Dinçer Güçyeters preisgekrönter Gedichtband „Mein Prinz, ich bin das Ghetto“, ist bereits sein vierter Gedichtband und wurde im Elif-Verlag publiziert. Den hat der Autor selbst 2011 gegründet. Er ist zwar klein, aber doch selbstbewusst und versammelt poetische Positionen, die das Feld vom Rand her aufrollen. Veröffentlicht werden Debüts und Alterswerke, Lyrik, die aus der Gegenwart in die Gegenwart spricht, in Deutsch und jeder anderen Sprache, in der sich Gedichte schreiben lassen. Es sind bereits 60 liebevoll gestaltete Bände erschienen.

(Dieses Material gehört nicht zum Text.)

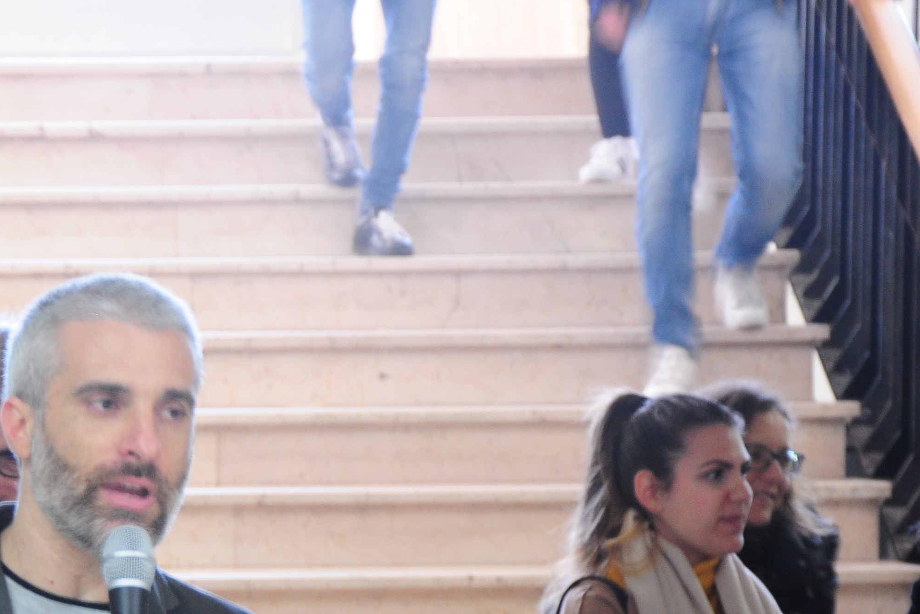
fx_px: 5776
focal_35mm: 226
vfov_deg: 6.1
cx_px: 61
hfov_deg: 9.1
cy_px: 527
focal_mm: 70
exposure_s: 1/8
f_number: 5.3
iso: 640
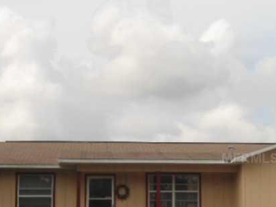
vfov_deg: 17.1
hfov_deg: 22.7
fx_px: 686
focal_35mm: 86
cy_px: 158
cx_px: 166
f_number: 10
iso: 80
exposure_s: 1/160
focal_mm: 7.9
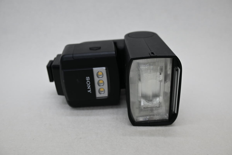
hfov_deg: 59.5
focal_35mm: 32
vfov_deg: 41.7
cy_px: 78
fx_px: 203
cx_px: 116
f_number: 4
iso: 400
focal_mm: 21
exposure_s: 1/250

Nachdem ich meine Sprache wiedergefunden habe, bleibt nur zu wünschen, dass der sympathische Lyriker und Verleger Dinçer Güçyeter noch lange so weitermacht.

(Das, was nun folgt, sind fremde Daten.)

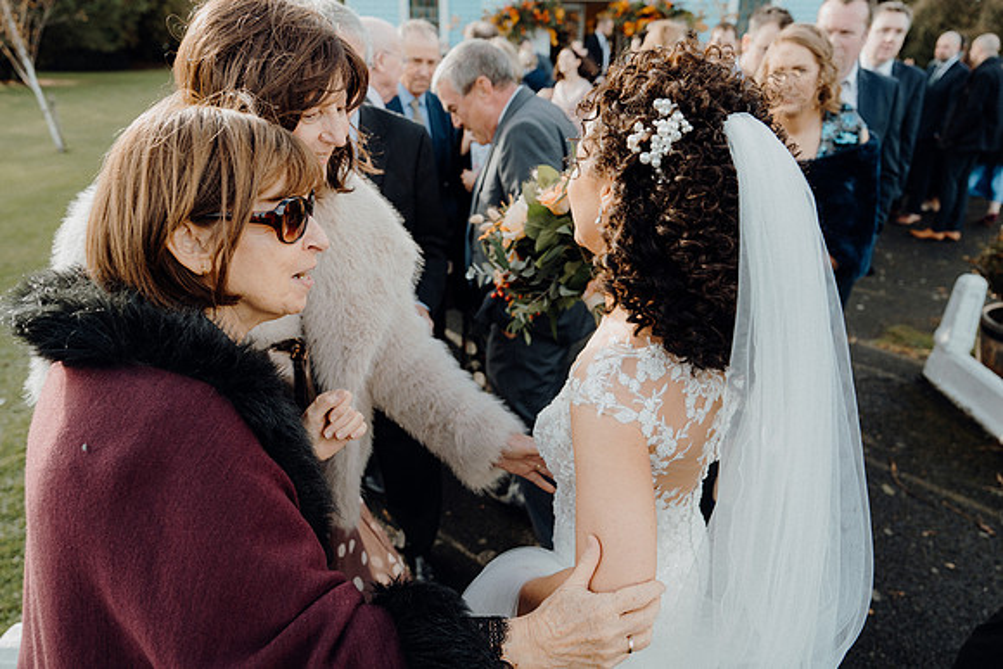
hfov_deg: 73.7
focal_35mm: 24
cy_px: 334
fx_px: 669
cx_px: 502
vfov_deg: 53.2
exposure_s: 1/400
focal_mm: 24
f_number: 3.5
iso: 200
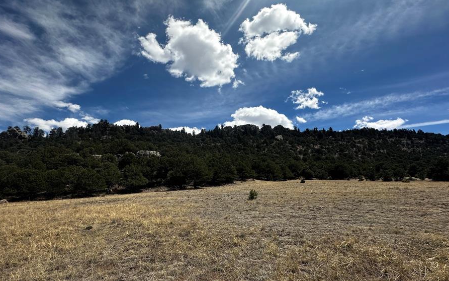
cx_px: 214
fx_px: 208
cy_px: 150
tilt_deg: +14.6
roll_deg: -0.1
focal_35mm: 17
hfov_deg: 94.3
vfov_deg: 67.9
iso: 50
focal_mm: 2.22
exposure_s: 1/2506
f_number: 2.2
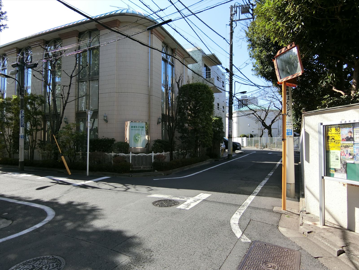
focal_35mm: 21
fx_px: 218
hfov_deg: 79.0
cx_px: 180
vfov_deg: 63.4
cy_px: 135
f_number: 2.8
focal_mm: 4.6
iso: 80
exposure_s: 1/800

Ein Beitrag von Susanne Heeber

Der Theatermacher, Schauspieler, Lyriker und Verleger Dinçer Güçyeter wurde 1979 in Nettetal/Lobberich geboren. Von 1996 bis 2000 absolvierte er eine Ausbildung als Werkzeugmechaniker. Im Jahr 2011 gründete er den ELIF Verlag, den er bis heute als Gabelstaplerfahrer in Teilzeit finanziert. Bisher sind im ELIF Verlag erschienen: Ein Glas Leben. Gedichte (2011), Die geschminkte Möwe. Gedichte. CD (2012), Anatolien Blues. Gedichte (2012) und Aus Glut geschnitzt. Gedichte (2017) und Mein Prinz, ich bin das Ghetto (2021).

Peter Huchel-Preis
Der vom Land Baden-Württemberg und dem Südwestrundfunk gestiftete Peter-Huchel-Preis für deutschsprachige Lyrik wird seit 1984 für ein herausragendes lyrisches Werk des vergangenen Jahres verliehen und ist mit 10.000 Euro dotiert. Peter Huchel (geboren 1903 in Lichterfeld, Berlin und gestorben 1981 in Staufen, Breisgau) verfasste politisch-verschlüsselte Naturgedichte. Seine Lyrik ist vom Naturerlebnis seiner märkischen Heimat geprägt, die präzise und schlichte Sprache generiert einprägsam kraftvolle Bilder. Obwohl er nur fünf schmale Gedichtbände herausgab, gehört er unbestritten zu den bedeutendsten deutschsprachigen Lyrikern des 20. Jahrhunderts. Außerdem wirkte Huchel als Chefredakteur der Kulturzeitschrift „Sinn und Form“, die die Literatur in der DDR nachhaltig prägte.
Bisherige Preisträger und Preisträgerinnen waren u .a. Manfred Peter Hein, Guntram Vesper, Elke Erb, Ernst Jandl, Sarah Kirsch, Durs Grünbein, Raoul Schrott, Nicolas Born (postum), Friederike Mayröcker, Nora Bossong und im letzten Jahr Marcel Beyer.